Error executing process > 'remap_to_hla (1)'

Caused by:
  Process exceeded running time limit (5h)

Command executed:

  samtools view -@ 1 -h -f 0x40 VN_01_00_0089_01_01.bam > output_1.bam
  samtools view -@ 1 -h -f 0x80 VN_01_00_0089_01_01.bam > output_2.bam
  samtools bam2fq output_1.bam > output_1.fastq
  samtools bam2fq output_2.bam > output_2.fastq
  yara_mapper -e 3 -t 1 -f bam /home/lucis/.nextflow/assets/nf-core/hlatyping/data/indices/yara/hla_reference_dna output_1.fastq output_2.fastq > output.bam
  samtools view -@ 1 -h -F 4 -f 0x40 -b1 output.bam > mapped_1.bam
  samtools view -@ 1 -h -F 4 -f 0x80 -b1 output.bam > mapped_2.bam

May this be solved if I provide the fastq file instead?
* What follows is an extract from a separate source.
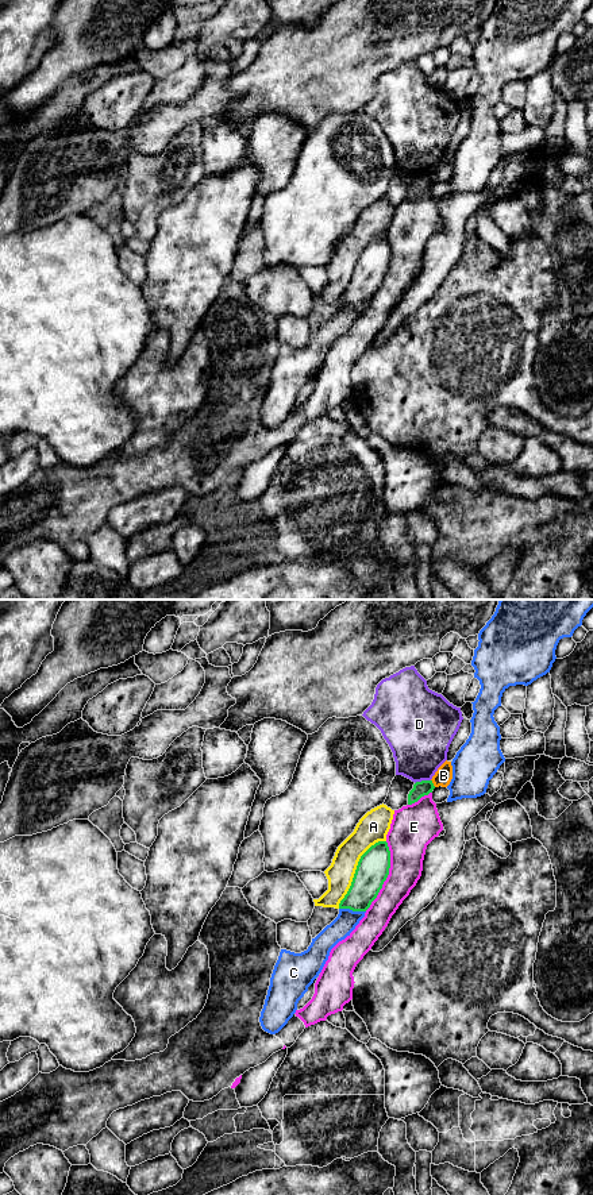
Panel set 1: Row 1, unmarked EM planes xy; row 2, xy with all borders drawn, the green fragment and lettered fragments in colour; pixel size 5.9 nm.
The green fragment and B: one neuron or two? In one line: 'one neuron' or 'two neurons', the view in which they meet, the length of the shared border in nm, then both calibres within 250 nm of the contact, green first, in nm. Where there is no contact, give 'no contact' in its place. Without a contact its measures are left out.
two neurons | xy | 50 nm | 90/100 nm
In case I have paired-end reads from multiple lanes, how can I organize the input?

Hi, if you want to use fastq data, please specify it as following:

--reads

Use this to specify the location of your input FastQ files. For example:

--reads 'path/to/data/sample_*_{1,2}.fastq'
Please note the following requirements:

- The path must be enclosed in quotes
- The path must have at least one * wildcard character
- When using the pipeline with paired end data, the path must use {1,2} notation to specify read pairs.
- If left unspecified, a default pattern is used: data/*{1,2}.fastq.gz 

The pattern has to match your paired-end files.
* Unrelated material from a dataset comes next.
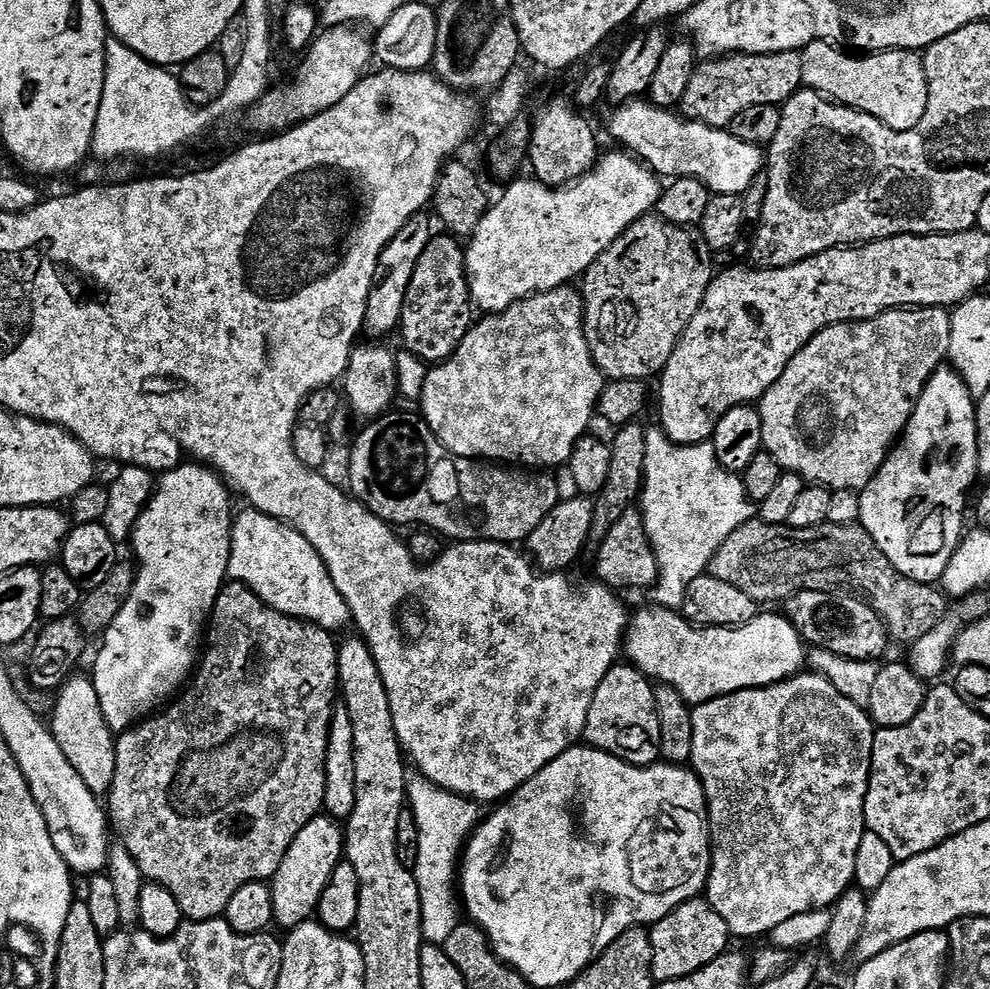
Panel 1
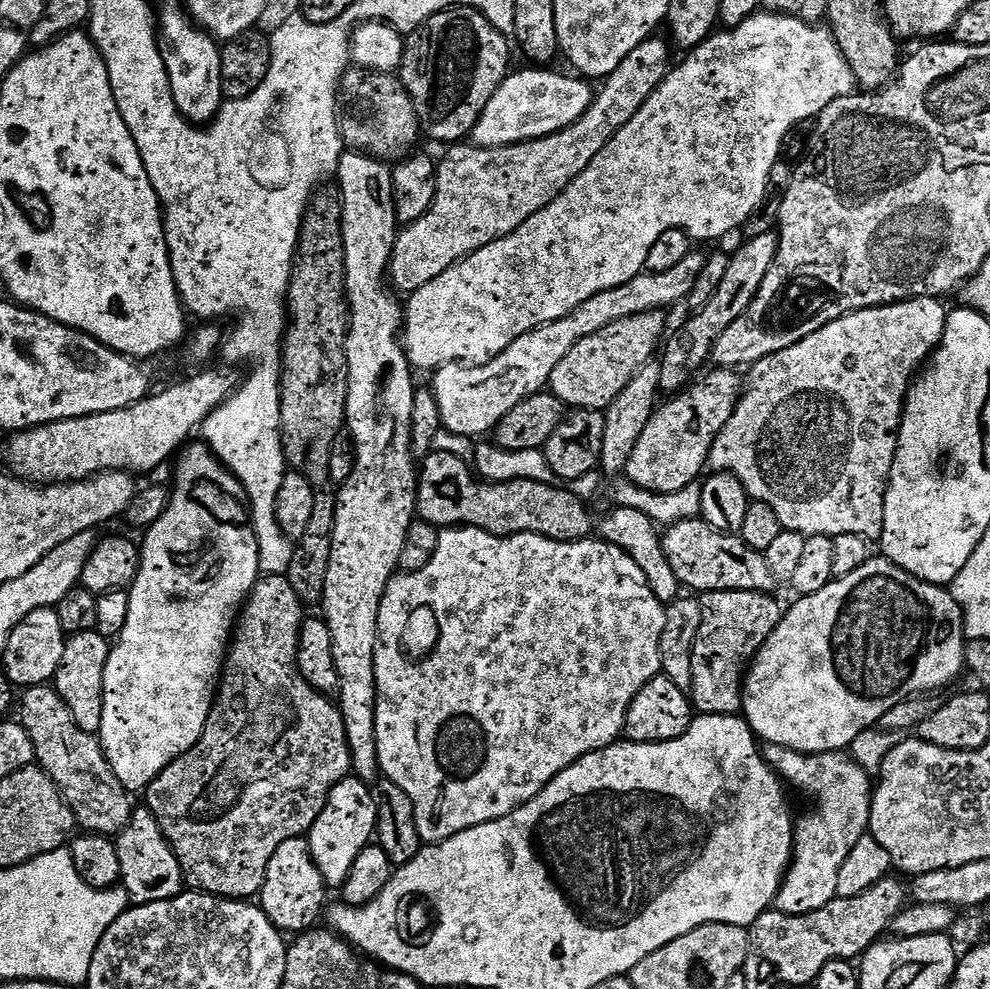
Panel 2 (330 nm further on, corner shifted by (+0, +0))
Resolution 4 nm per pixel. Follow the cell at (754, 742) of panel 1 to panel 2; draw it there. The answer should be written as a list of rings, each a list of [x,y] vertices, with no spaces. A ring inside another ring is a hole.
[[[775,746],[769,747],[767,751],[766,759],[773,769],[789,785],[792,783],[794,787],[801,788],[812,799],[812,804],[816,807],[813,812],[808,812],[801,820],[799,817],[795,821],[792,838],[792,863],[784,875],[784,882],[780,885],[780,893],[776,895],[775,907],[791,916],[817,912],[825,908],[831,900],[837,899],[838,874],[842,864],[846,862],[847,855],[850,854],[858,840],[868,832],[874,784],[873,781],[868,781],[871,780],[869,772],[862,766],[855,764],[851,755],[844,752],[822,752],[818,756],[805,756],[802,752],[794,752],[788,748]]]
VN_01_00_0089_01_01_S2_L004_R2_001.fastq
VN_01_00_0089_01_01_S2_L004_R2_001.fastq
VN_01_00_0089_01_01_S2_L004_R2_001.fastq

Did you post this accidentally? :)

In case I have reads from 3 lanes, for example:

path/to/data/sample_L1_R1.fastq
path/to/data/sample_L1_R2.fastq
path/to/data/sample_L2_R1.fastq
path/to/data/sample_L2_R2.fastq
path/to/data/sample_L3_R1.fastq
path/to/data/sample_L3_R2.fastq

then I should input them as
--reads 'path/to/data/sample_L{1,2,3}_{1,2}.fastq'

am I right?

P/s: yes, I have deleted it

The reads from multiple lanes won't be added up. You can either use the reads from each lane separately or merge the lanes and provide the merged lanes as input.
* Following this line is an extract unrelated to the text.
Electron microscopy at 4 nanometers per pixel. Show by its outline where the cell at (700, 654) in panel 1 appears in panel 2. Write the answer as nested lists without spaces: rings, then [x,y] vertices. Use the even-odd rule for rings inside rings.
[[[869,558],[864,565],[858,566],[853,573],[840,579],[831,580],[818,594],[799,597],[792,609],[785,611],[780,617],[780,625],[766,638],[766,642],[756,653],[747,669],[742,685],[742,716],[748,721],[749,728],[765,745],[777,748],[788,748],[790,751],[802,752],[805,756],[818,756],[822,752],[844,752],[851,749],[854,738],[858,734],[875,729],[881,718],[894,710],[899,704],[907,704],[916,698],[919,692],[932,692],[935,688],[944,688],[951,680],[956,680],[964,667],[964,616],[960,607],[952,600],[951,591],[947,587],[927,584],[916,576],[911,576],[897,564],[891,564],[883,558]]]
Okay, I will try to use the fastq file

Hi, thank you for your support. I have tried both ways, using bam and fastq files:

  • Using BAM file taking really a lot of time. The remap_to_hla process took around 16hr on my sample, then 6 more hours in run_optitype. Besides, it creates many intermediate files, from 1 50GB BAM files, it make 4-5 intermediate files that take up total near 1TB of storage.
  • Using FASTQ file only take 3hr in total, and also takes less storage.

I'm curious about why using BAM files has such drawback.

Hi, so did it run through in the end?

Thanks for your feedback. I will take a look at the code again to see if something is wrong there.